# Start of SELECTED TEXT

ESI Gladiator: 2016

Thursday, November 10, 2016

Why the Pundits Failed to Predict Trump

Contributing bloggers: Susan Kavanagh and Mark Walker

Democrats and Republicans alike are looking back at this election and saying “how did we miss this?” Democrats took great pride in their “analytics,” and much of how Hillary positioned herself to the public was based upon polling and analysis of polling. Obviously, the polling was not accurate, so the entire Democratic strategy based on these analytics was – well -- way off base. In the Trump camp, Donald J. simply ignored the polling, and went with his gut. Turns out Trump’s gut was right and the Democratic pundits were wrong -- really wrong! Here’s what happened.

In order to understand at a very high level how this technology works, some background is necessary. In our world of litigation, we use analytical algorithms that were originally developed for political polling. In fact, the FBI used the very analytics we use here every day to analyze email in connection with the Clinton email investigation. That is called “eDiscovery.”

# End of SELECTED TEXT

* GIVEN INSTRUCTION 1
Who are the contributing bloggers named in the blog post?
* GIVEN INSTRUCTION 2
Transcribe the stretch of the blog post from "Thursday, November 10, 2016" through "Here’s what happened.".
* GIVEN INSTRUCTION 3
List every word or phrase that the blog post sets inside quotation marks.

# Start of PROVIDED INFORMATION

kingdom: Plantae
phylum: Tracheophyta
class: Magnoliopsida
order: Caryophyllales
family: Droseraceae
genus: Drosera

# End of PROVIDED INFORMATION

* CORRECT ANSWER 1
Susan Kavanagh and Mark Walker

* CORRECT ANSWER 2
Thursday, November 10, 2016

Why the Pundits Failed to Predict Trump

Contributing bloggers: Susan Kavanagh and Mark Walker

Democrats and Republicans alike are looking back at this election and saying “how did we miss this?” Democrats took great pride in their “analytics,” and much of how Hillary positioned herself to the public was based upon polling and analysis of polling. Obviously, the polling was not accurate, so the entire Democratic strategy based on these analytics was – well -- way off base. In the Trump camp, Donald J. simply ignored the polling, and went with his gut. Turns out Trump’s gut was right and the Democratic pundits were wrong -- really wrong! Here’s what happened.

* CORRECT ANSWER 3
- how did we miss this?
- analytics
- eDiscovery